November to December – The Council appoints architects Levitt Bernstein to develop ideas for the site, and finally hold their first meeting to engage residents in their plans. We join this meeting which wastes a lot of time and money finding out what we already know from the MOPS research – that residents’ top priorities are to keep a big Tesco on the site and to build public housing there/

2025
January – The Council holds a second consultation meeting which underlines residents’ collective opposition to gentrification and our desire for places where everyone in Hackney can feel at home.

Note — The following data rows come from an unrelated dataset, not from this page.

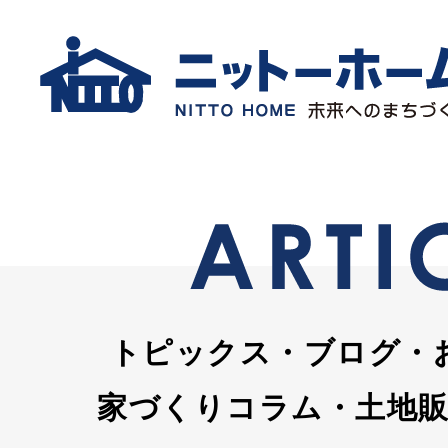
トピックス・ブログ・
家づくりコラム・土地販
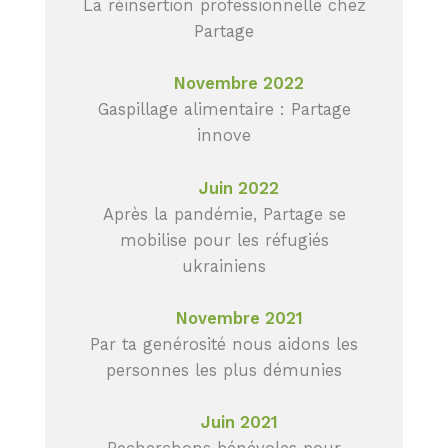
La réinsertion professionnelle chez
Partage
Novembre 2022
Gaspillage alimentaire : Partage
innove
Juin 2022
Après la pandémie, Partage se
mobilise pour les réfugiés
ukrainiens
Novembre 2021
Par ta genérosité nous aidons les
personnes les plus démunies
Juin 2021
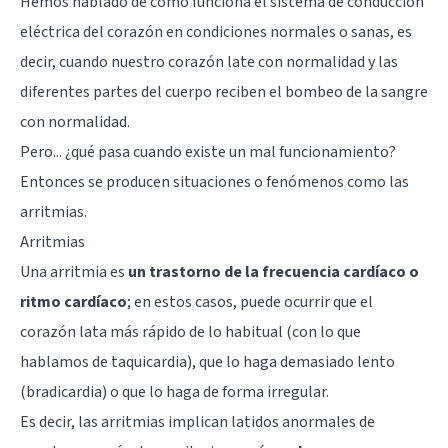
Hemos hablado de cómo funciona el sistema de conducción
eléctrica del corazón en condiciones normales o sanas, es
decir, cuando nuestro corazón late con normalidad y las
diferentes partes del cuerpo reciben el bombeo de la sangre
con normalidad.
Pero... ¿qué pasa cuando existe un mal funcionamiento?
Entonces se producen situaciones o fenómenos como las
arritmias.
Arritmias
Una arritmia es
un trastorno de la frecuencia cardíaco o
ritmo cardíaco
; en estos casos, puede ocurrir que el
corazón lata más rápido de lo habitual (con lo que
hablamos de taquicardia), que lo haga demasiado lento
(bradicardia) o que lo haga de forma irregular.
Es decir, las arritmias implican latidos anormales de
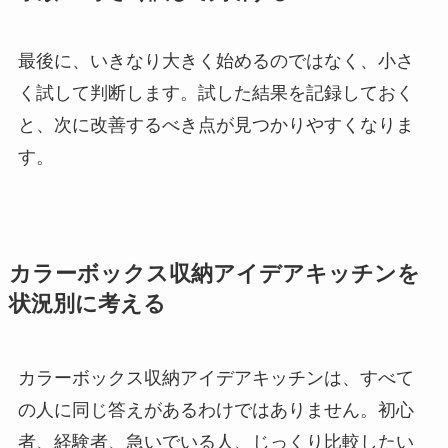
最後に、いきなり大きく始めるのではなく、小さ
く試して判断します。試した結果を記録しておく
と、次に改善するべき点が見つかりやすくなりま
す。
カラーボックス収納アイデアキッチンを
状況別に考える
カラーボックス収納アイデアキッチンは、すべて
の人に同じ答えがあるわけではありません。初心
者、経験者、急いでいる人、じっくり比較したい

February to March – In the Council’s third consultation meeting, they present the ‘industry standard’ model for financial viability. This is a model which is used by developer’s to make huge profits at the expense of ordinary people. Many of those at the meeting ask critical questions such as: Why hasn’t the money the Council saves by taking people out of temporary accomodation been factored in? Can we take a longer term view so we can reflect the value of council housing to the community? After the questions, we were given pieces of foam to put on a map of the site. The foam pieces that represented private housing had positive scores and the foam pieces that represented ‘affordable housing’ and a big Teco had negative scores. We leafleted outside Tesco to share information on the Council’s consultation process and held a public meeting in March to organise for the Council’s final consultation meeting at the end of April. We also set out a response to the Council’s online survey about the site, showing how biased and misleading it is, and giving our advice on how to fill it in.